Problem to work on - Whenever a line contains the string "LIST", copy it out of the entries.

Hardware design source files -
□ □ □
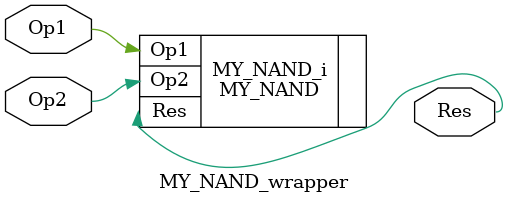
<source format=v>
`timescale 1 ps / 1 ps

module MY_NAND_wrapper
   (Op1,
    Op2,
    Res);
  input [0:0]Op1;
  input [0:0]Op2;
  output [0:0]Res;

  wire [0:0]Op1;
  wire [0:0]Op2;
  wire [0:0]Res;

  MY_NAND MY_NAND_i
       (.Op1(Op1),
        .Op2(Op2),
        .Res(Res));
endmodule

</source>
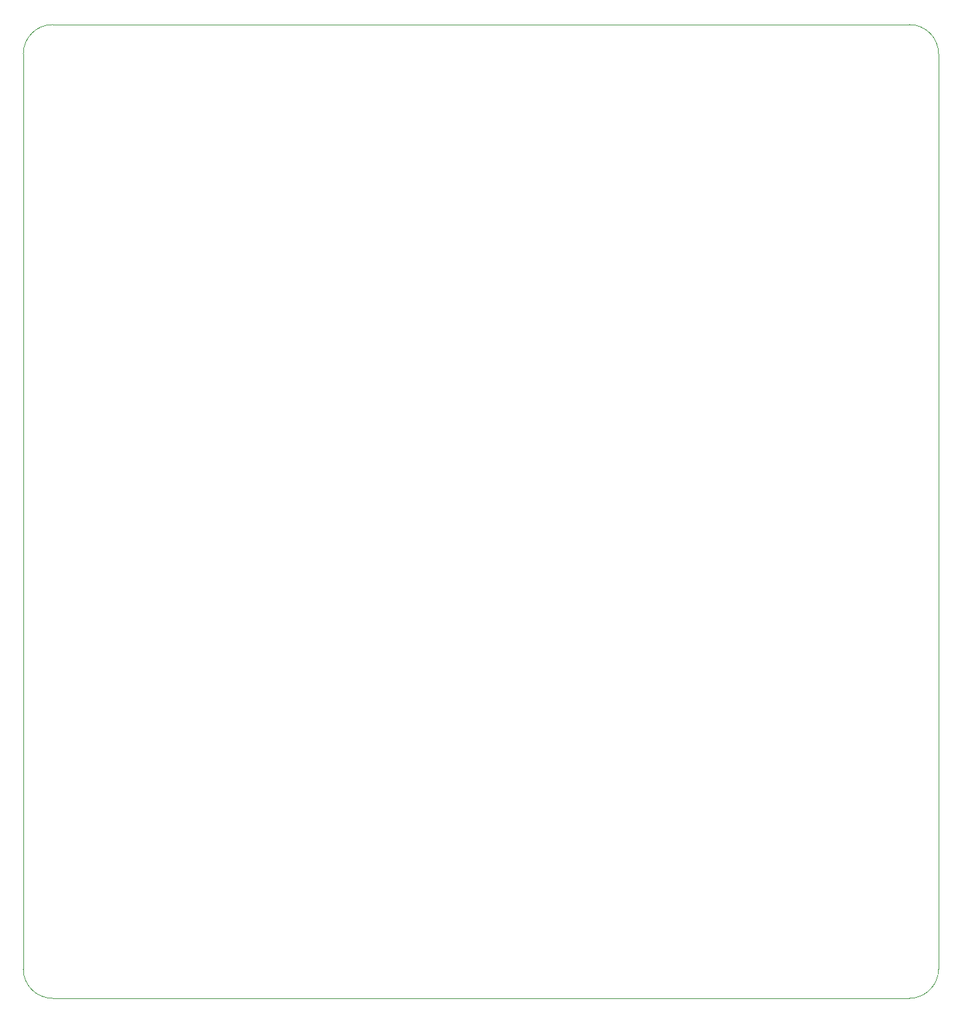
<source format=gm1>
%TF.GenerationSoftware,KiCad,Pcbnew,(6.0.6-0)*%
%TF.CreationDate,2024-03-13T21:53:30-07:00*%
%TF.ProjectId,ESP32Twiddlerino,45535033-3254-4776-9964-646c6572696e,rev?*%
%TF.SameCoordinates,Original*%
%TF.FileFunction,Profile,NP*%
%FSLAX46Y46*%
G04 Gerber Fmt 4.6, Leading zero omitted, Abs format (unit mm)*
G04 Created by KiCad (PCBNEW (6.0.6-0)) date 2024-03-13 21:53:30*
%MOMM*%
%LPD*%
G01*
G04 APERTURE LIST*
%TA.AperFunction,Profile*%
%ADD10C,0.100000*%
%TD*%
G04 APERTURE END LIST*
D10*
X243840000Y-29210000D02*
X243840000Y-148590000D01*
X128270000Y-152400000D02*
X240030000Y-152400000D01*
X124460000Y-29210000D02*
X124460000Y-148590000D01*
X240030000Y-152400000D02*
G75*
G03*
X243840000Y-148590000I0J3810000D01*
G01*
X128270000Y-25400000D02*
X240030000Y-25400000D01*
X124460000Y-148590000D02*
G75*
G03*
X128270000Y-152400000I3810000J0D01*
G01*
X128270000Y-25400000D02*
G75*
G03*
X124460000Y-29210000I0J-3810000D01*
G01*
X243840000Y-29210000D02*
G75*
G03*
X240030000Y-25400000I-3810000J0D01*
G01*
M02*

</source>
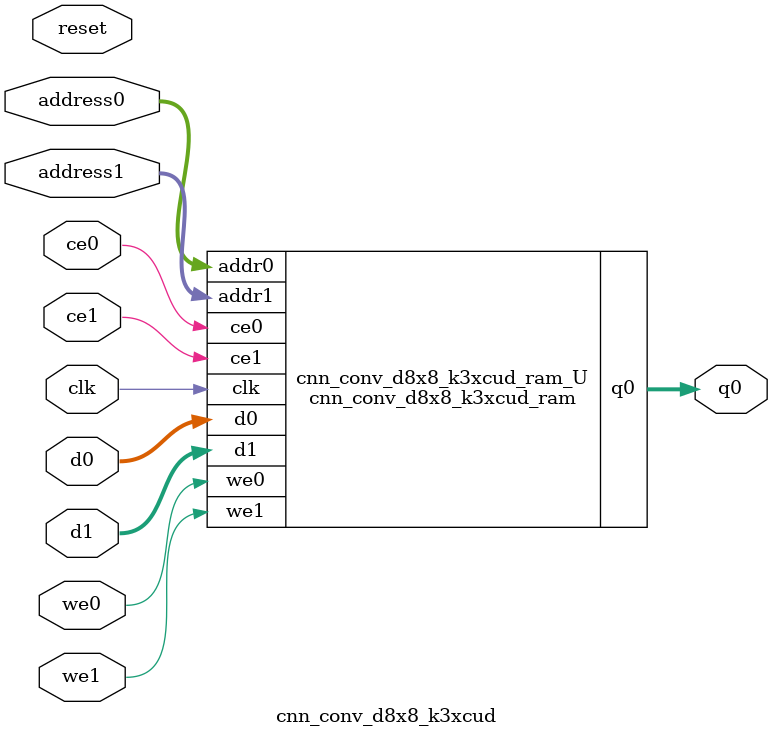
<source format=v>

`timescale 1 ns / 1 ps
module cnn_conv_d8x8_k3xcud_ram (addr0, ce0, d0, we0, q0, addr1, ce1, d1, we1,  clk);

parameter DWIDTH = 32;
parameter AWIDTH = 3;
parameter MEM_SIZE = 8;

input[AWIDTH-1:0] addr0;
input ce0;
input[DWIDTH-1:0] d0;
input we0;
output reg[DWIDTH-1:0] q0;
input[AWIDTH-1:0] addr1;
input ce1;
input[DWIDTH-1:0] d1;
input we1;
input clk;

(* ram_style = "block" *)reg [DWIDTH-1:0] ram[0:MEM_SIZE-1];




always @(posedge clk)  
begin 
    if (ce0) 
    begin
        if (we0) 
        begin 
            ram[addr0] <= d0; 
            q0 <= d0;
        end 
        else 
            q0 <= ram[addr0];
    end
end


always @(posedge clk)  
begin 
    if (ce1) 
    begin
        if (we1) 
        begin 
            ram[addr1] <= d1; 
        end 
    end
end


endmodule


`timescale 1 ns / 1 ps
module cnn_conv_d8x8_k3xcud(
    reset,
    clk,
    address0,
    ce0,
    we0,
    d0,
    q0,
    address1,
    ce1,
    we1,
    d1);

parameter DataWidth = 32'd32;
parameter AddressRange = 32'd8;
parameter AddressWidth = 32'd3;
input reset;
input clk;
input[AddressWidth - 1:0] address0;
input ce0;
input we0;
input[DataWidth - 1:0] d0;
output[DataWidth - 1:0] q0;
input[AddressWidth - 1:0] address1;
input ce1;
input we1;
input[DataWidth - 1:0] d1;



cnn_conv_d8x8_k3xcud_ram cnn_conv_d8x8_k3xcud_ram_U(
    .clk( clk ),
    .addr0( address0 ),
    .ce0( ce0 ),
    .d0( d0 ),
    .we0( we0 ),
    .q0( q0 ),
    .addr1( address1 ),
    .ce1( ce1 ),
    .d1( d1 ),
    .we1( we1 ));

endmodule


</source>
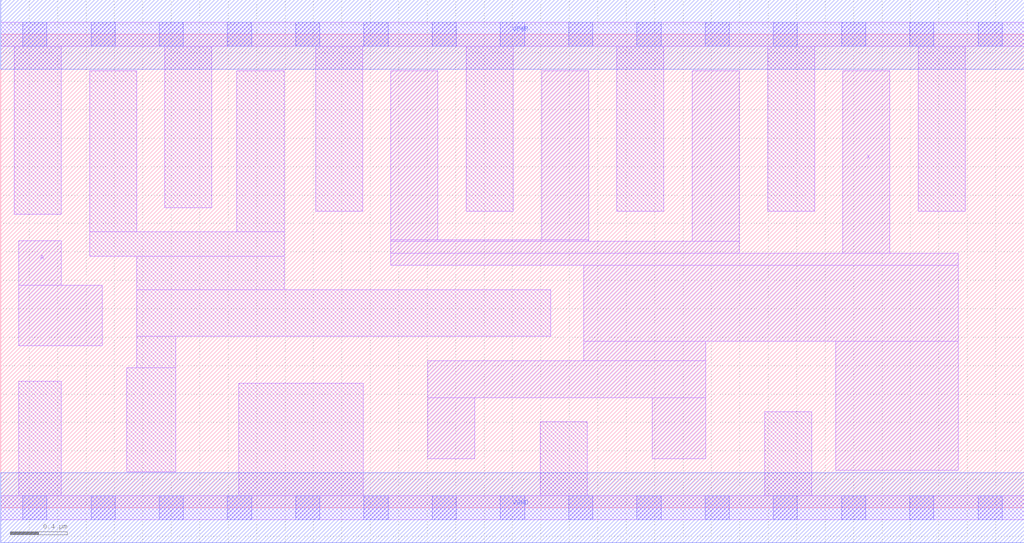
<source format=lef>
# Copyright 2020 The SkyWater PDK Authors
#
# Licensed under the Apache License, Version 2.0 (the "License");
# you may not use this file except in compliance with the License.
# You may obtain a copy of the License at
#
#     https://www.apache.org/licenses/LICENSE-2.0
#
# Unless required by applicable law or agreed to in writing, software
# distributed under the License is distributed on an "AS IS" BASIS,
# WITHOUT WARRANTIES OR CONDITIONS OF ANY KIND, either express or implied.
# See the License for the specific language governing permissions and
# limitations under the License.
#
# SPDX-License-Identifier: Apache-2.0

VERSION 5.7 ;
  NOWIREEXTENSIONATPIN ON ;
  DIVIDERCHAR "/" ;
  BUSBITCHARS "[]" ;
UNITS
  DATABASE MICRONS 200 ;
END UNITS
MACRO sky130_fd_sc_lp__clkbuflp_8
  CLASS CORE ;
  FOREIGN sky130_fd_sc_lp__clkbuflp_8 ;
  ORIGIN  0.000000  0.000000 ;
  SIZE  7.200000 BY  3.330000 ;
  SYMMETRY X Y R90 ;
  SITE unit ;
  PIN A
    ANTENNAGATEAREA  1.384000 ;
    DIRECTION INPUT ;
    USE SIGNAL ;
    PORT
      LAYER li1 ;
        RECT 0.125000 1.140000 0.715000 1.565000 ;
        RECT 0.125000 1.565000 0.425000 1.880000 ;
    END
  END A
  PIN X
    ANTENNADIFFAREA  1.428000 ;
    DIRECTION OUTPUT ;
    USE SIGNAL ;
    PORT
      LAYER li1 ;
        RECT 2.745000 1.705000 6.735000 1.790000 ;
        RECT 2.745000 1.790000 5.195000 1.875000 ;
        RECT 2.745000 1.875000 4.135000 1.885000 ;
        RECT 2.745000 1.885000 3.075000 3.075000 ;
        RECT 3.005000 0.345000 3.335000 0.775000 ;
        RECT 3.005000 0.775000 4.960000 1.035000 ;
        RECT 3.805000 1.885000 4.135000 3.075000 ;
        RECT 4.100000 1.035000 4.960000 1.170000 ;
        RECT 4.100000 1.170000 6.735000 1.705000 ;
        RECT 4.585000 0.345000 4.960000 0.775000 ;
        RECT 4.865000 1.875000 5.195000 3.075000 ;
        RECT 5.875000 0.265000 6.735000 1.170000 ;
        RECT 5.925000 1.790000 6.255000 3.075000 ;
    END
  END X
  PIN VGND
    DIRECTION INOUT ;
    USE GROUND ;
    PORT
      LAYER met1 ;
        RECT 0.000000 -0.245000 7.200000 0.245000 ;
    END
  END VGND
  PIN VPWR
    DIRECTION INOUT ;
    USE POWER ;
    PORT
      LAYER met1 ;
        RECT 0.000000 3.085000 7.200000 3.575000 ;
    END
  END VPWR
  OBS
    LAYER li1 ;
      RECT 0.000000 -0.085000 7.200000 0.085000 ;
      RECT 0.000000  3.245000 7.200000 3.415000 ;
      RECT 0.095000  2.065000 0.425000 3.245000 ;
      RECT 0.125000  0.085000 0.425000 0.890000 ;
      RECT 0.625000  1.770000 1.995000 1.940000 ;
      RECT 0.625000  1.940000 0.955000 3.075000 ;
      RECT 0.885000  0.255000 1.230000 0.985000 ;
      RECT 0.955000  0.985000 1.230000 1.205000 ;
      RECT 0.955000  1.205000 3.870000 1.535000 ;
      RECT 0.955000  1.535000 1.995000 1.770000 ;
      RECT 1.155000  2.110000 1.485000 3.245000 ;
      RECT 1.660000  1.940000 1.995000 3.075000 ;
      RECT 1.675000  0.085000 2.550000 0.875000 ;
      RECT 2.215000  2.085000 2.545000 3.245000 ;
      RECT 3.275000  2.085000 3.605000 3.245000 ;
      RECT 3.795000  0.085000 4.125000 0.605000 ;
      RECT 4.335000  2.085000 4.665000 3.245000 ;
      RECT 5.375000  0.085000 5.705000 0.675000 ;
      RECT 5.395000  2.085000 5.725000 3.245000 ;
      RECT 6.455000  2.085000 6.785000 3.245000 ;
    LAYER mcon ;
      RECT 0.155000 -0.085000 0.325000 0.085000 ;
      RECT 0.155000  3.245000 0.325000 3.415000 ;
      RECT 0.635000 -0.085000 0.805000 0.085000 ;
      RECT 0.635000  3.245000 0.805000 3.415000 ;
      RECT 1.115000 -0.085000 1.285000 0.085000 ;
      RECT 1.115000  3.245000 1.285000 3.415000 ;
      RECT 1.595000 -0.085000 1.765000 0.085000 ;
      RECT 1.595000  3.245000 1.765000 3.415000 ;
      RECT 2.075000 -0.085000 2.245000 0.085000 ;
      RECT 2.075000  3.245000 2.245000 3.415000 ;
      RECT 2.555000 -0.085000 2.725000 0.085000 ;
      RECT 2.555000  3.245000 2.725000 3.415000 ;
      RECT 3.035000 -0.085000 3.205000 0.085000 ;
      RECT 3.035000  3.245000 3.205000 3.415000 ;
      RECT 3.515000 -0.085000 3.685000 0.085000 ;
      RECT 3.515000  3.245000 3.685000 3.415000 ;
      RECT 3.995000 -0.085000 4.165000 0.085000 ;
      RECT 3.995000  3.245000 4.165000 3.415000 ;
      RECT 4.475000 -0.085000 4.645000 0.085000 ;
      RECT 4.475000  3.245000 4.645000 3.415000 ;
      RECT 4.955000 -0.085000 5.125000 0.085000 ;
      RECT 4.955000  3.245000 5.125000 3.415000 ;
      RECT 5.435000 -0.085000 5.605000 0.085000 ;
      RECT 5.435000  3.245000 5.605000 3.415000 ;
      RECT 5.915000 -0.085000 6.085000 0.085000 ;
      RECT 5.915000  3.245000 6.085000 3.415000 ;
      RECT 6.395000 -0.085000 6.565000 0.085000 ;
      RECT 6.395000  3.245000 6.565000 3.415000 ;
      RECT 6.875000 -0.085000 7.045000 0.085000 ;
      RECT 6.875000  3.245000 7.045000 3.415000 ;
  END
END sky130_fd_sc_lp__clkbuflp_8
END LIBRARY

</source>
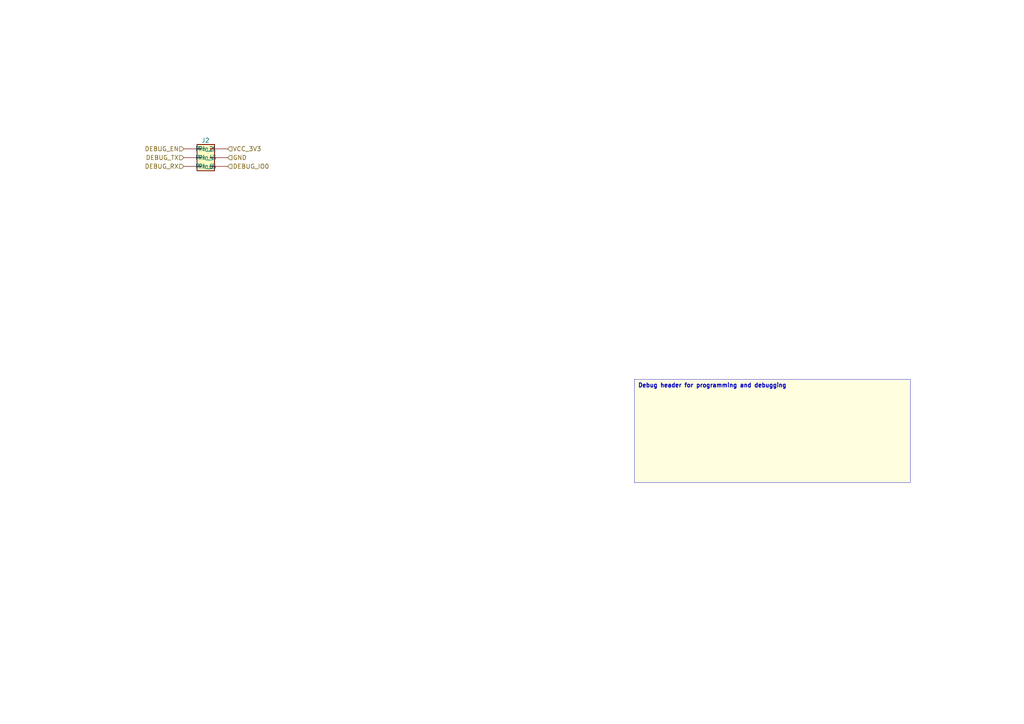
<source format=kicad_sch>
(kicad_sch
	(version 20250114)
	(generator "kicad_api")
	(generator_version "9.0")
	(uuid 6ef09637-a02a-40be-8754-dc7b09de719a)
	(paper "A4")
	
	(title_block
		(title Debug_Header)
		(date 2025-08-04)
		(company Circuit-Synth)
	)
	(symbol
		(lib_id "Connector_Generic:Conn_02x03_Odd_Even")
		(at 58.42 45.72 0)
		(unit 1)
		(exclude_from_sim no)
		(in_bom yes)
		(on_board yes)
		(dnp no)
		(fields_autoplaced yes)
		(uuid cf6924d2-baf4-443d-960c-80c385780443)
		(property "Reference" "J2"
			(at 58.42 40.72 0)
			(effects
				(font
					(size 1.27 1.27)
				)
				(justify left)
			)
		)
		(property "Footprint" "Connector_IDC:IDC-Header_2x03_P2.54mm_Vertical"
			(at 58.42 55.72 0)
			(effects
				(font
					(size 1.27 1.27)
				)
				(hide yes)
			)
		)
		(instances
			(project "Test_ESP32_C6_Dev_Board"
				(path "/98bc7cff-855f-4761-9d9d-fd625bbb7203/c4d1e793-0043-4fea-988a-e78c2ce1996a/5e8d6ebf-d870-4ade-aa6c-f31eed08bda3"
					(reference "J2")
					(unit 1)
				)
			)
		)
	)
	(hierarchical_label
		DEBUG_EN
		(shape input)
		(at 53.34 43.18 180)
		(effects
			(font
				(size 1.27 1.27)
			)
			(justify right)
		)
		(uuid 07acaa2a-b3d1-41c4-b5e0-8b699757eced)
	)
	(hierarchical_label
		DEBUG_TX
		(shape input)
		(at 53.34 45.72 180)
		(effects
			(font
				(size 1.27 1.27)
			)
			(justify right)
		)
		(uuid 2dcc6935-e754-4d06-9d6e-941905f6ddc3)
	)
	(hierarchical_label
		DEBUG_RX
		(shape input)
		(at 53.34 48.26 180)
		(effects
			(font
				(size 1.27 1.27)
			)
			(justify right)
		)
		(uuid ca2b5e68-4577-4f65-bbee-5dbe2f0a1dd1)
	)
	(hierarchical_label
		VCC_3V3
		(shape input)
		(at 66.04 43.18 0)
		(effects
			(font
				(size 1.27 1.27)
			)
			(justify left)
		)
		(uuid 4e5cbfe1-5ab2-4fdc-80b4-c3e10b9ca88e)
	)
	(hierarchical_label
		GND
		(shape input)
		(at 66.04 45.72 0)
		(effects
			(font
				(size 1.27 1.27)
			)
			(justify left)
		)
		(uuid 5f22917c-6fc4-4f6d-9ee4-7fd31261d48c)
	)
	(hierarchical_label
		DEBUG_IO0
		(shape input)
		(at 66.04 48.26 0)
		(effects
			(font
				(size 1.27 1.27)
			)
			(justify left)
		)
		(uuid 526ec713-85ca-49ae-9452-94fdf2d2ae8f)
	)
	(text_box
		"Debug header for programming and debugging"
		(exclude_from_sim yes)
		(at 184.0 110.0 0)
		(size 80.0 30.0)
		(margins
			1.0
			1.0
			1.0
			1.0
		)
		(stroke
			(width 0.1)
			(type solid)
		)
		(fill
			(type color)
			(color
				255
				255
				224
				1
			)
		)
		(effects
			(font
				(size 1.2 1.2)
				(thickness 0.254)
			)
			(justify left top)
		)
		(uuid bf92c499-32bf-41fb-8da7-2583f3f67050)
	)
	(sheet_instances
		(path "/98bc7cff-855f-4761-9d9d-fd625bbb7203/c4d1e793-0043-4fea-988a-e78c2ce1996a/5e8d6ebf-d870-4ade-aa6c-f31eed08bda3"
			(page "1")
		)
	)
	(embedded_fonts no)
)
</source>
□ □ □
Task result -
G04 APERTURE LIST*
G04 APERTURE END LIST*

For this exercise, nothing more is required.